Re: short name for columns

2015-01-19 Thread Anil Gupta
You mean to have a support for aliases for columns?
If yes, then +1 for that.

Sent from my iPhone

 On Jan 19, 2015, at 3:49 AM, Bulvik, Noam noam.bul...@teoco.com wrote:
 
 Hi,
  
 Do you plan to support assign short name for columns as part of phoenix 
 features. i.e. when creating table using phoenix DDL there will be a metadata 
 table that will convert the column name to short names (like a,b,c … 
 aa,bb….). each time there will be a query the SQL that the user will use will 
 be converted to the short name to query the db and will be converted back to 
 the real name in the result set.
  
 This may save a lot of space because the name of a column is part of each row 
 saved in the files.
  
 Regards,
 Noam  
 Information in this e-mail and its attachments is confidential and privileged 
 under the TEOCO confidentiality terms that can be reviewed here.


short name for columns

2015-01-19 Thread Bulvik, Noam
Hi,

Do you plan to support assign short name for columns as part of phoenix 
features. i.e. when creating table using phoenix DDL there will be a metadata 
table that will convert the column name to short names (like a,b,c ... 
aa,bb). each time there will be a query the SQL that the user will use will 
be converted to the short name to query the db and will be converted back to 
the real name in the result set.

This may save a lot of space because the name of a column is part of each row 
saved in the files.

Regards,
Noam
Information in this e-mail and its attachments is confidential and privileged 
under the TEOCO confidentiality terms that can be reviewed 
herehttp://www.teoco.com/email-disclaimer.
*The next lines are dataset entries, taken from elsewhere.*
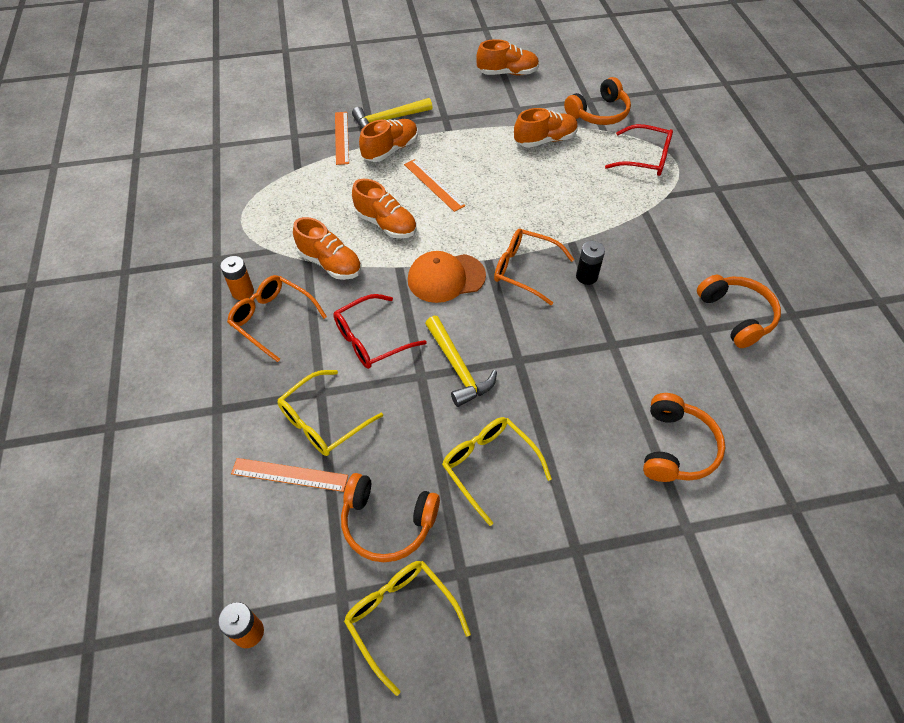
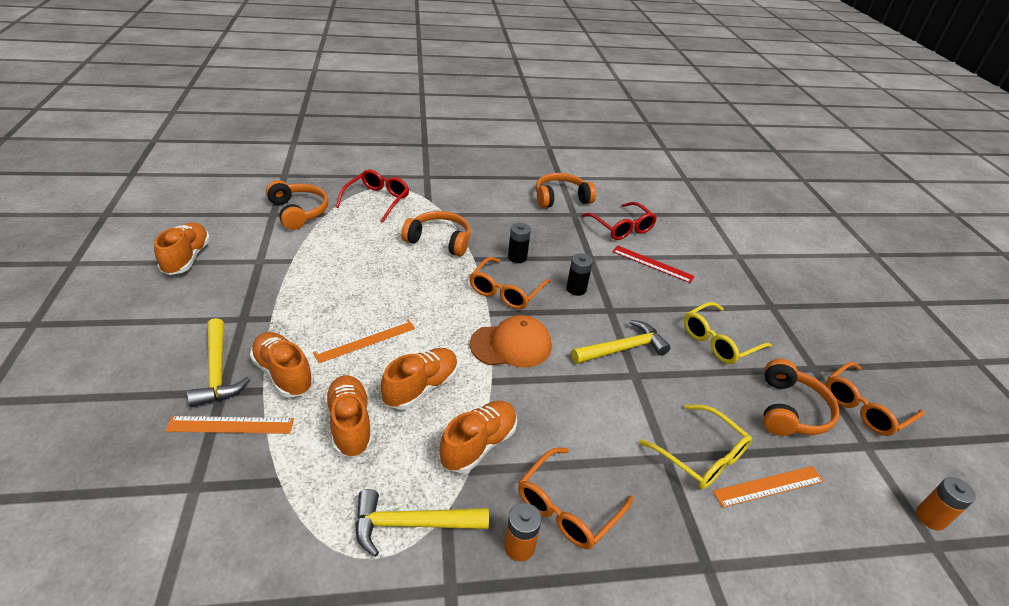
camera: 90 degrees left, 15 degrees down
(263, 234) = (411, 524): none -> yellow hammer
(289, 475) = (768, 486): orange ruler -> orange ruler turned 60 degrees clockwise
(371, 339) = (593, 410): red glasses -> red glasses (622, 228)
(401, 617) = (864, 407): yellow glasses -> orange glasses
(446, 278) = (511, 345): orange cap -> orange cap turned 90 degrees counterclockwise
(545, 140) = (324, 251): orange shoe -> orange shoe (350, 424)
(546, 329) = (576, 289): none -> black battery
(624, 411) = (652, 264): none -> red ruler
(676, 447) = (678, 247): orange headphones -> orange headphones (439, 241)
Re: short name for columns

2015-01-19 Thread James Taylor
Good idea. Phoenix doesn't do that today. I'm hoping that HBase can
come up with better block encodings that factor this kind of
information out without perf taking a hit. They actually have one
(TRIE), but I'm not sure how stable it is. Also, I'm not sure how well
the existing encodings do for this (maybe good enough?).

Please file a JIRA. Thanks,

James

On Mon, Jan 19, 2015 at 7:41 AM, Anil Gupta anilgupt...@gmail.com wrote:
 You mean to have a support for aliases for columns?
 If yes, then +1 for that.

 Sent from my iPhone

 On Jan 19, 2015, at 3:49 AM, Bulvik, Noam noam.bul...@teoco.com wrote:

 Hi,



 Do you plan to support assign short name for columns as part of phoenix
 features. i.e. when creating table using phoenix DDL there will be a
 metadata table that will convert the column name to short names (like a,b,c
 … aa,bb….). each time there will be a query the SQL that the user will use
 will be converted to the short name to query the db and will be converted
 back to the real name in the result set.



 This may save a lot of space because the name of a column is part of each
 row saved in the files.



 Regards,

 Noam

 Information in this e-mail and its attachments is confidential and
 privileged under the TEOCO confidentiality terms that can be reviewed here.